ANGEZEIGTER TEXTAUSZUG ->
┏━━

# MySQL: maximale Datensätze



## deepgreen (9. Januar 2003)

wieviele tabellen und vorallem wieviele Datensätze verkraftet eine tabelle.

hängt sowas mit dem rechner zusammen oder gibt es eine obergrenzne bei sowas?


----------



## melmager (9. Januar 2003)

1.1.8 How Big Can MySQL Tables Be?

MySQL Version 3.22 has a 4G limit on table size. With the new MyISAM in MySQL Version 3.23 the maximum table size is pushed up to 8 million terabytes (2 ^ 63 bytes). 

Note, however, that operating systems have their own file size limits. Here are some examples: 

Operating System 
File Size Limit 

Linux-Intel 32 bit 
2G, 4G or more, depends on Linux version 

Linux-Alpha 
8T (?)

┗━━

VORLIEGENDE AUFLISTUNG ->
┏━━

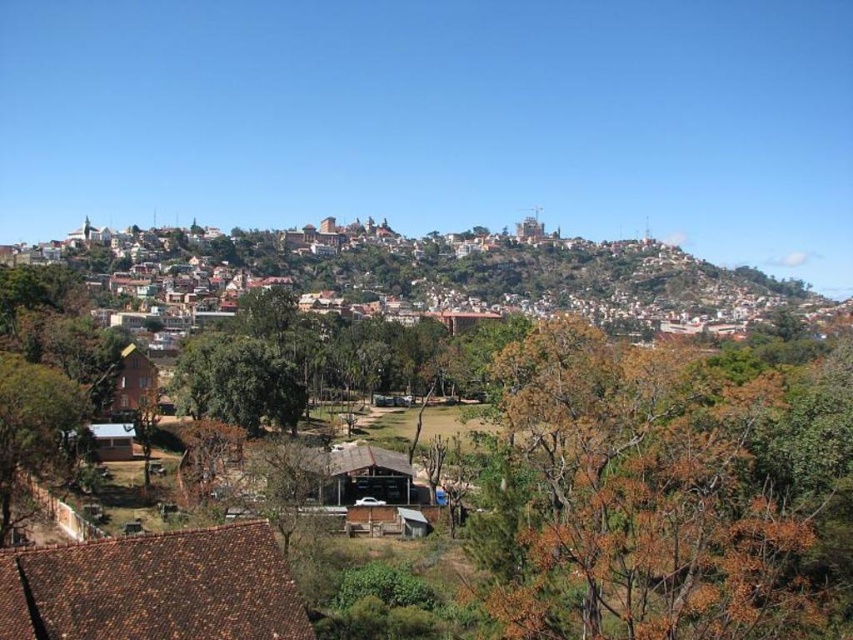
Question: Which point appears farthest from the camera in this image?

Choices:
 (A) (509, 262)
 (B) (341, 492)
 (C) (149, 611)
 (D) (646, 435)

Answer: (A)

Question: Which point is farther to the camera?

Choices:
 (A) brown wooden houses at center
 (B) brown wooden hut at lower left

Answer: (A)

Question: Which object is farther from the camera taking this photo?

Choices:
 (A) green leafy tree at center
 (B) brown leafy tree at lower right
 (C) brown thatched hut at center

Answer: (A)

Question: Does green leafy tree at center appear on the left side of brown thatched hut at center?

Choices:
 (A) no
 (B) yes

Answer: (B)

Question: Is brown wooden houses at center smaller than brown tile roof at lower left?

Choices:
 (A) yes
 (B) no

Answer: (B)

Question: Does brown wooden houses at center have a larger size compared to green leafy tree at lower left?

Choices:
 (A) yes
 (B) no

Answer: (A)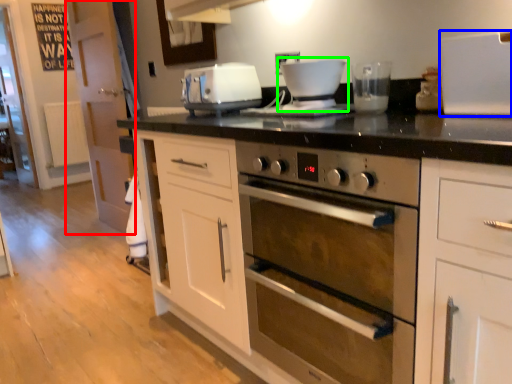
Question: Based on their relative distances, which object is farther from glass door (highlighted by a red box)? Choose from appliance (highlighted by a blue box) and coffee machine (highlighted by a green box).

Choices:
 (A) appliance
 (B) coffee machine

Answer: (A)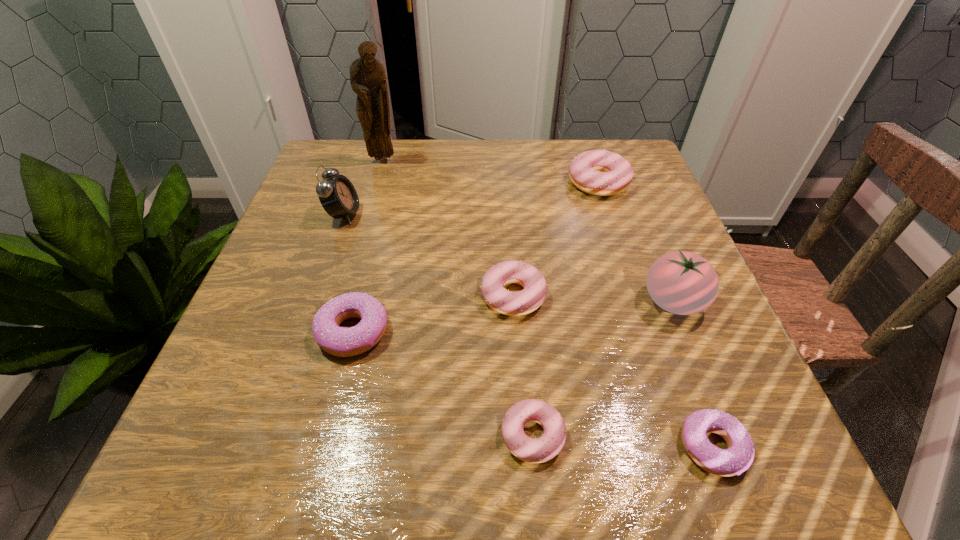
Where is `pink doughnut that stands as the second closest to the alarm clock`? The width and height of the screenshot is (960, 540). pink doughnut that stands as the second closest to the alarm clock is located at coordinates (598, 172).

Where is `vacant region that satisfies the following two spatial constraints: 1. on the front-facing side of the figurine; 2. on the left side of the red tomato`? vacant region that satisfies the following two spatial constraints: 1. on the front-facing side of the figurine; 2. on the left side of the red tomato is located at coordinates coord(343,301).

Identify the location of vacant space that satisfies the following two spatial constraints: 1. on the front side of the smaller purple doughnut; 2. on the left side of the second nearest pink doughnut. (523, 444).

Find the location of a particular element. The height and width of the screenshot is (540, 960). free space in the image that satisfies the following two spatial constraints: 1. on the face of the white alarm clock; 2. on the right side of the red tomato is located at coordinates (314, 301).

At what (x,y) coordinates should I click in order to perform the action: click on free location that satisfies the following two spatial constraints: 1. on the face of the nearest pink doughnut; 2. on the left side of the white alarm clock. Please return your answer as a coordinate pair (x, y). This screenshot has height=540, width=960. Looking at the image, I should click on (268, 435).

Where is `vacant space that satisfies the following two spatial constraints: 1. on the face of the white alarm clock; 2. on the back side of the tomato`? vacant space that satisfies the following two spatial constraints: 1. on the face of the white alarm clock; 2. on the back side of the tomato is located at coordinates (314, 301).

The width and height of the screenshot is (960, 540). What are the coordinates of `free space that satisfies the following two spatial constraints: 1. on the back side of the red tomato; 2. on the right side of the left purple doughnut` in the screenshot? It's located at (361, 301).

┗━━
┏━━

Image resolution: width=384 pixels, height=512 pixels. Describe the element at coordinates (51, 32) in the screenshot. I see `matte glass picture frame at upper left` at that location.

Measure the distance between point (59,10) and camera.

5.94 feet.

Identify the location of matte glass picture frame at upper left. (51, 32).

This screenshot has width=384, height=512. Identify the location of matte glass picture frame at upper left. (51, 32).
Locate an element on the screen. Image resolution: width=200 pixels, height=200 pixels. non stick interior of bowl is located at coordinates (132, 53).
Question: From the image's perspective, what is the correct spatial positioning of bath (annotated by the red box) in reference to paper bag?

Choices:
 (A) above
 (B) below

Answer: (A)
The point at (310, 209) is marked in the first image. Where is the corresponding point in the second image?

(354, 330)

┗━━

DEINE AUFGABEN ->
a - Wiederhole aus dem Forenthread über die Grenzen von MySQL-Tabellen wortgetreu alles von „hängt sowas mit“ bis hinunter zu „(2 ^ 63 bytes).“.
b - Beantworte anhand des Forenthreads über die Grenzen von MySQL-Tabellen jede der folgenden Fragen kurz.
(i) Welche Obergrenze für die Tabellengröße hat MySQL Version 3.22?
(ii) Auf welche maximale Tabellengröße steigt der Wert mit dem neuen MyISAM in MySQL Version 3.23?
(iii) Welche Dateigrößengrenze wird für Linux-Intel 32 bit angegeben?
c - Setze den Forenthread über die Grenzen von MySQL-Tabellen im Anschluss an seinen letzten Satz fort.

LÖSUNGEN DER AUFGABEN ->
a -
hängt sowas mit dem rechner zusammen oder gibt es eine obergrenzne bei sowas?


----------



## melmager (9. Januar 2003)

1.1.8 How Big Can MySQL Tables Be?

MySQL Version 3.22 has a 4G limit on table size. With the new MyISAM in MySQL Version 3.23 the maximum table size is pushed up to 8 million terabytes (2 ^ 63 bytes).

b -
(i) 4G
(ii) 8 Millionen Terabyte (2 ^ 63 Bytes)
(iii) 2G, 4G oder mehr, abhängig von der Linux-Version

c -
Solaris 2.5.1 
2G (possible 4G with patch) 

Solaris 2.6 
4G 

Solaris 2.7 Intel 
4G 

Solaris 2.7 ULTRA-SPARC 
8T (?) 

On Linux 2.2 you can get bigger tables than 2G by using the LFS patch for the ext2 file system. On Linux 2.4 there exists also patches for ReiserFS to get support for big files. 

This means that the table size for MySQL is normally limited by the operating system.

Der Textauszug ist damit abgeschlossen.